▶ [HOW TO COMPLETE THIS TASK]
In the listing that follows, the range to quote begins at the line that has "hfov_deg: 17.9" and ends after the line that has "fx_px: 4416"; quote it verbatim and add nothing.

▶ [SUPPLIED DATA]
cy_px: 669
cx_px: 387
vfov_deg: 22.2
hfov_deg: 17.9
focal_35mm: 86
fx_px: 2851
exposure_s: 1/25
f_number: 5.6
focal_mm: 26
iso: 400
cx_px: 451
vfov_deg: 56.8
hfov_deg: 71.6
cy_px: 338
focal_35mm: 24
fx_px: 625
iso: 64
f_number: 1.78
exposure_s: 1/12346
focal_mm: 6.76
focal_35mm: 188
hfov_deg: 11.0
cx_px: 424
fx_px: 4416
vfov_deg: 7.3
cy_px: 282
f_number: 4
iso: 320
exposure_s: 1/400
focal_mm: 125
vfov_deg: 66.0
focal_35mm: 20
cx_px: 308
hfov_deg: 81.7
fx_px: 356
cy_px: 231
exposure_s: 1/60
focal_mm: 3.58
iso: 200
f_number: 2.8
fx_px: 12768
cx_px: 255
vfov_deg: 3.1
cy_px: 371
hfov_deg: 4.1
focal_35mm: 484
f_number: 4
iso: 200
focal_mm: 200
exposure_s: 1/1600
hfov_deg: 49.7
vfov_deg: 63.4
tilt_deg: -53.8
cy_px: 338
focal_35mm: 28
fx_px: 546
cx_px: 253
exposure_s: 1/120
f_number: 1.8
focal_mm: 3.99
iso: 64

* * *

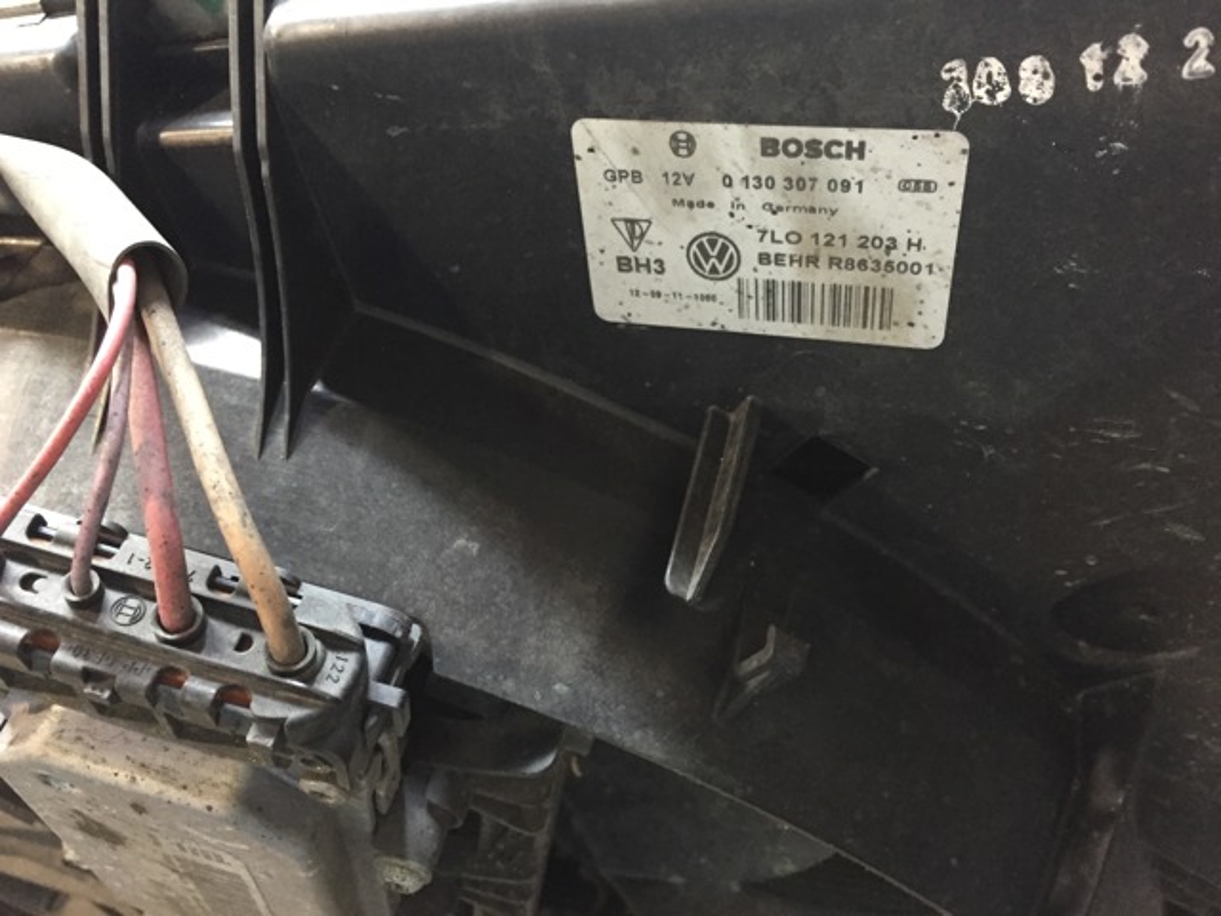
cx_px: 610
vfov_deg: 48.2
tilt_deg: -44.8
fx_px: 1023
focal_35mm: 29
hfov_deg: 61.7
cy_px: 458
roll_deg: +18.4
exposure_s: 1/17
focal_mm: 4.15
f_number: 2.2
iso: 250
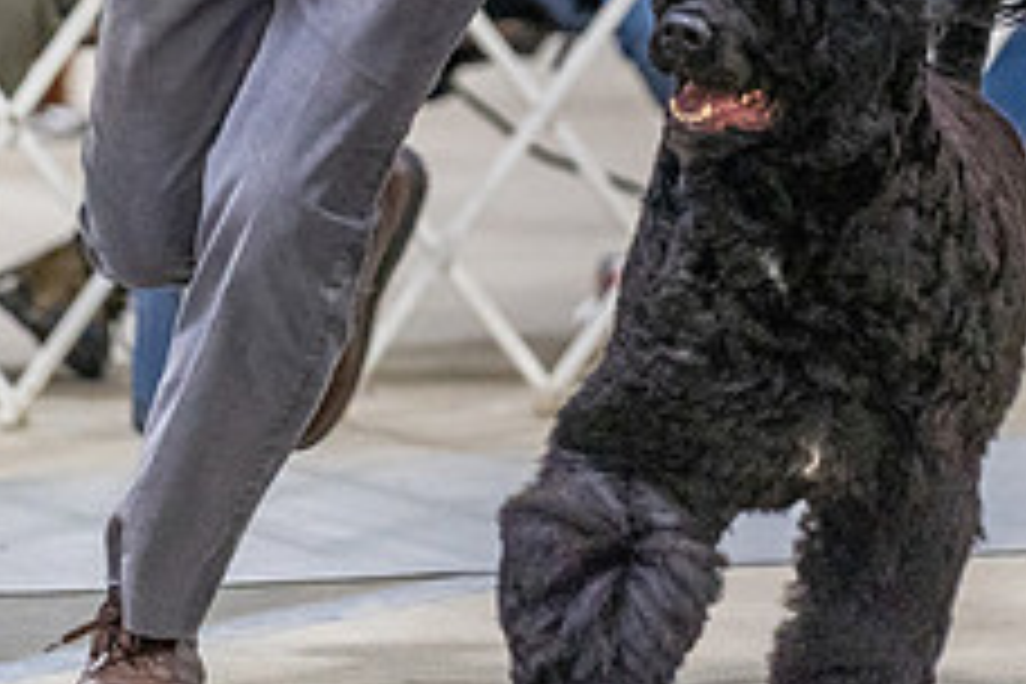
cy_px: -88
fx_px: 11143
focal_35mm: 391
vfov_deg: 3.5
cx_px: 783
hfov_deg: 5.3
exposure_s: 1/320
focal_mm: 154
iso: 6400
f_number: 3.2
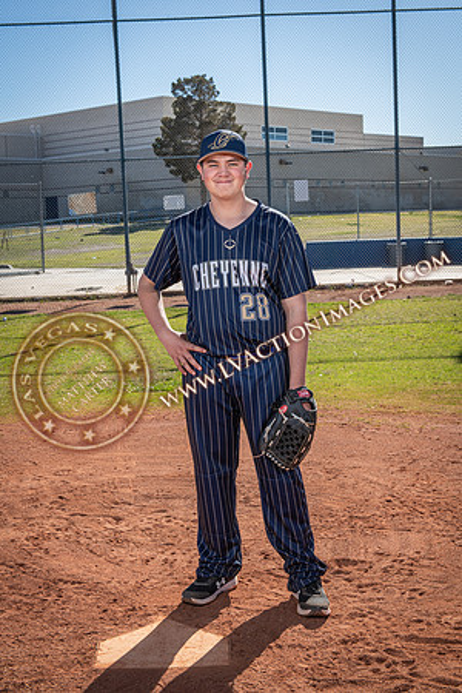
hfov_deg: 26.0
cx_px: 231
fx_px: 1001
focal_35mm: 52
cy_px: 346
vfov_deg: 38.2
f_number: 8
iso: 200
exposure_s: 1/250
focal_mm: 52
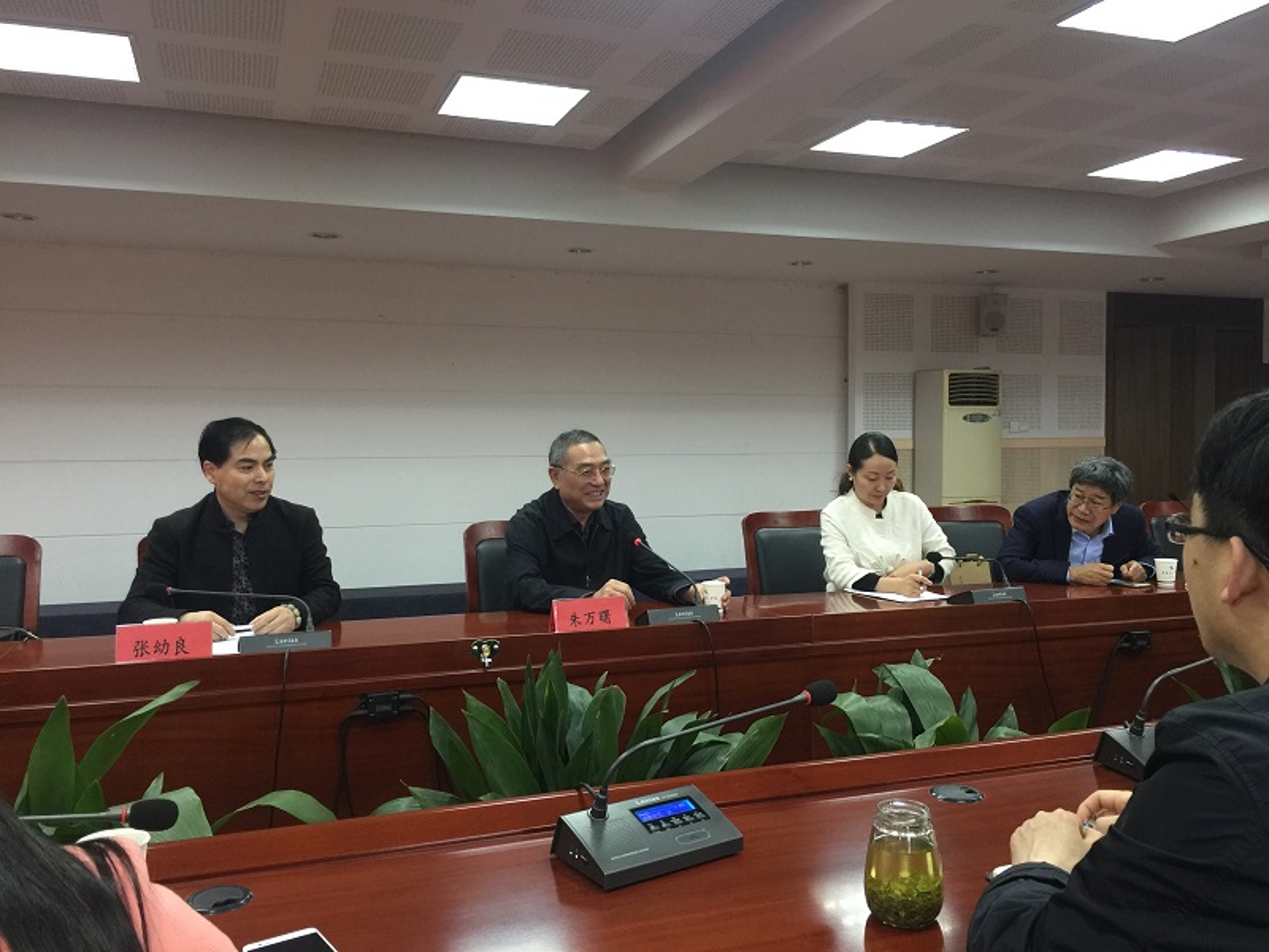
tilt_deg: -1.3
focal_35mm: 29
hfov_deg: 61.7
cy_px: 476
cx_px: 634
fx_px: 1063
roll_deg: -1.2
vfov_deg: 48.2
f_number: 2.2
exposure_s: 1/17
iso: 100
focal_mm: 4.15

▶ [COMPLETED TASK]
hfov_deg: 17.9
focal_35mm: 86
fx_px: 2851
exposure_s: 1/25
f_number: 5.6
focal_mm: 26
iso: 400
cx_px: 451
vfov_deg: 56.8
hfov_deg: 71.6
cy_px: 338
focal_35mm: 24
fx_px: 625
iso: 64
f_number: 1.78
exposure_s: 1/12346
focal_mm: 6.76
focal_35mm: 188
hfov_deg: 11.0
cx_px: 424
fx_px: 4416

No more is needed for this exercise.